The lawsuit alleges "widespread allegations of grave constitutional rights' violations ... including entering homes without warrants ... detentively interrogating individuals without reasonable suspicion of unlawful immigrating status ... engaging in racial profiling ... and needlessly and maliciously destroying property."
John R. Leopold, the Anne Arundel county executive, issued an executive order a year ago that required any contractor working for Anne Arundel County to sign an affidavit stating that it doesn't hire illegal immigrants.
After the federal raid in June, in which 50 Anne Arundel police officers participated, Leopold held a news conference at the site praising the effort.

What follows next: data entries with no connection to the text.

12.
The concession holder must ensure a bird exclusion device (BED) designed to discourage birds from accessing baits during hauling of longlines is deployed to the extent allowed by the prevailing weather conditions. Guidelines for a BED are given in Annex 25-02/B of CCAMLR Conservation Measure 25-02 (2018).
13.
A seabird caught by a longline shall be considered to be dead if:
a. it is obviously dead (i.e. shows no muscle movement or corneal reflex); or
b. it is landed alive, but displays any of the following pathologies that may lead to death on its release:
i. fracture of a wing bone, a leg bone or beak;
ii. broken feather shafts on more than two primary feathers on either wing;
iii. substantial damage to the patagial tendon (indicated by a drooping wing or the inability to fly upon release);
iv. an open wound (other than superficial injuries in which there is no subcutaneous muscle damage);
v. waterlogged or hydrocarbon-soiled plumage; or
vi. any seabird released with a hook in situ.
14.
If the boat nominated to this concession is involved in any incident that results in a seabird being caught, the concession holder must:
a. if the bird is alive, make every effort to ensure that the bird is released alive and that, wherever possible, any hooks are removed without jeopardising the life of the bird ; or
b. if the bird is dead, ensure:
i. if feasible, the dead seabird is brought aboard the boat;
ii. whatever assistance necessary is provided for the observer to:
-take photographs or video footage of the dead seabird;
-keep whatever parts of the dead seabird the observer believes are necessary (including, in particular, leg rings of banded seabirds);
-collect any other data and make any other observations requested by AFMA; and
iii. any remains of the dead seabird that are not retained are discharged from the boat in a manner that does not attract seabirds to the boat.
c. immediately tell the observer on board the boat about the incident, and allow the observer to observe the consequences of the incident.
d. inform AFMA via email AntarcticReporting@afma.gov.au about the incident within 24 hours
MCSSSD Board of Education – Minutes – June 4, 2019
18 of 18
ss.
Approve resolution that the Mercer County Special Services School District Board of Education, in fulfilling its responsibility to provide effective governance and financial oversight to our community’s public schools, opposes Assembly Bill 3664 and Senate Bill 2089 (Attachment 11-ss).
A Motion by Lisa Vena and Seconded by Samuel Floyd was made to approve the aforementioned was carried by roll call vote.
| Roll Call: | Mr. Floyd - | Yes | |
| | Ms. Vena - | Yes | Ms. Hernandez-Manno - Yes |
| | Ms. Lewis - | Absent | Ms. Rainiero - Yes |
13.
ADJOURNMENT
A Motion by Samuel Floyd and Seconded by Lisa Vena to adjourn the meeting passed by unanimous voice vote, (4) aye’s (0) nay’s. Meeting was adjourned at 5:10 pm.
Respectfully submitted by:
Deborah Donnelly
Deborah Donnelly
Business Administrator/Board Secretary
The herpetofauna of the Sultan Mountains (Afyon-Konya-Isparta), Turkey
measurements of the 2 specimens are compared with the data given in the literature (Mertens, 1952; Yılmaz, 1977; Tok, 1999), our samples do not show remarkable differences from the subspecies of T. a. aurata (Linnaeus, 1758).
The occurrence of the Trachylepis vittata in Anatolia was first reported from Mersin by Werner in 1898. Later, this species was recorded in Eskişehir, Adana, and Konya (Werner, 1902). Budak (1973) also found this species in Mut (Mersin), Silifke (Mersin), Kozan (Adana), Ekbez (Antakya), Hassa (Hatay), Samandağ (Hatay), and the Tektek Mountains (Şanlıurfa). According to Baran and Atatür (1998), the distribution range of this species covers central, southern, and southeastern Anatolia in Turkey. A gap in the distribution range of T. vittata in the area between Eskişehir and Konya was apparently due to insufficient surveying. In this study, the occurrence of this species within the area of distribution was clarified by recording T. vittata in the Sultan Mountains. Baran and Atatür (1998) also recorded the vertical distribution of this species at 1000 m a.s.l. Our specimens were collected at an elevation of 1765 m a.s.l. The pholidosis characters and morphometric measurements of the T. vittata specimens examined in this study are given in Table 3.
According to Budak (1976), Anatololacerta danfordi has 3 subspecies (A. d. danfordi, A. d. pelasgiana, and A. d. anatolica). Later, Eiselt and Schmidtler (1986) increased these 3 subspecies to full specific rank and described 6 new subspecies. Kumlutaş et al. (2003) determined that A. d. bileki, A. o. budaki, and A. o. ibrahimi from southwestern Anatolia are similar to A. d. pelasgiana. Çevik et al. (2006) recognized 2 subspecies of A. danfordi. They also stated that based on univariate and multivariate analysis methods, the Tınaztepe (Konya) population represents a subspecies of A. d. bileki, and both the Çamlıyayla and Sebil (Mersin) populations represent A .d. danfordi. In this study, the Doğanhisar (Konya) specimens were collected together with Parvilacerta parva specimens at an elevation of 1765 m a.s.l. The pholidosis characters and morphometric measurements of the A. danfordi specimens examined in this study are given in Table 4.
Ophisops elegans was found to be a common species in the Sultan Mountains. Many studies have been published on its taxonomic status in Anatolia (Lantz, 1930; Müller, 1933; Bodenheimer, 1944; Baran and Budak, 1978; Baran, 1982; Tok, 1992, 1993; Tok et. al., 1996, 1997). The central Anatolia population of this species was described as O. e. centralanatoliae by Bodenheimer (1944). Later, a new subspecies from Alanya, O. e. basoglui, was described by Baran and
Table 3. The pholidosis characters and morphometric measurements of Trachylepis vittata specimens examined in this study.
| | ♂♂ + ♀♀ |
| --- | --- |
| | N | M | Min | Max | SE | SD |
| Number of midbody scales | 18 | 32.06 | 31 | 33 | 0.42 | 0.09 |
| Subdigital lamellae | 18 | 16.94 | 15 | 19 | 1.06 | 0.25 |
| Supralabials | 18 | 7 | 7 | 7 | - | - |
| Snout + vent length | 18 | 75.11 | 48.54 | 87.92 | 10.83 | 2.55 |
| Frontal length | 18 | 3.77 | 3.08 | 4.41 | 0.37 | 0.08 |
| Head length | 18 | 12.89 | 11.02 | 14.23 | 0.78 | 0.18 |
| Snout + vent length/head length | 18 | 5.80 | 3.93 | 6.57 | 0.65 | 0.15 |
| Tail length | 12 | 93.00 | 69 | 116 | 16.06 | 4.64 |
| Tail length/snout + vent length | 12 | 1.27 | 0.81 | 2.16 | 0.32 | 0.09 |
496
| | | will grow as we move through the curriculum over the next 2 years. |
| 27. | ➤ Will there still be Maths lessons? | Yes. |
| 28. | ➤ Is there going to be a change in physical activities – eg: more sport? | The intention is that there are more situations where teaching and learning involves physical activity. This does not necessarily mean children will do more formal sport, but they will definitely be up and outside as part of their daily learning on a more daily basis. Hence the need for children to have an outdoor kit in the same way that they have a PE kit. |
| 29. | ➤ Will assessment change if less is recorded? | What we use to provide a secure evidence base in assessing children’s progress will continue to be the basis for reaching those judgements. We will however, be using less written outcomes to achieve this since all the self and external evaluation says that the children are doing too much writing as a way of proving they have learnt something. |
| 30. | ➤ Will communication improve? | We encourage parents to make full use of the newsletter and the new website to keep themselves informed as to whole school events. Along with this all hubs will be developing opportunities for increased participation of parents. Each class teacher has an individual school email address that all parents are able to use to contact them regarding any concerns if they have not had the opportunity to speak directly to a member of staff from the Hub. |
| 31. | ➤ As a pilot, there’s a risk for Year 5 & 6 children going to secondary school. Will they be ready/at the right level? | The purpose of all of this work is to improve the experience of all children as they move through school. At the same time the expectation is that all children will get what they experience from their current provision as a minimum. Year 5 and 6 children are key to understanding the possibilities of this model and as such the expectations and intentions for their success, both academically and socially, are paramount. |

County Attorney Jonathan A. Hodgson said yesterday that the documents CASA had requested were mailed yesterday, explaining that because the county had coordinated with a federal agency in carrying out the raid, and the documents requested were related to a criminal investigation, they had to be examined carefully and in some cases parts redacted before being handed over to CASA.
"County Executive Leopold has always been very clear that Freedom of Information requests should always be handled promptly and within the time frame allowed by the statute," Hodgson said. "The lawsuit, though I haven't seen it, sounds frivolous at first blush."
Government agencies generally have 30 days to comply once a request is received, according to the statute. CASA said according to its certified-mail receipts, the requests were received by the Police Department on Sept. 19 and by the county executive's office Sept. 22.
Justin Cox, a civil rights specialist at CASA, said of the 46 people detained - 36 men and 10 women - most are still involved in immigration proceedings and are fighting removal based on "the egregious constitutional violations that have occurred."
"There are a lot of questions about how this was carried out," Cox said. "There were reports about agents breaking down doors. There were three houses that didn't have search warrants. There were 50 Anne Arundel police officers on the scene, and 75 [Immigration and Customs Enforcement] agents, and frankly we don't know who did what."
Cox said that CASA also sent information requests to ICE, the Annapolis and Baltimore police departments, and the Frederick County Sheriff's Office, all of which responded promptly.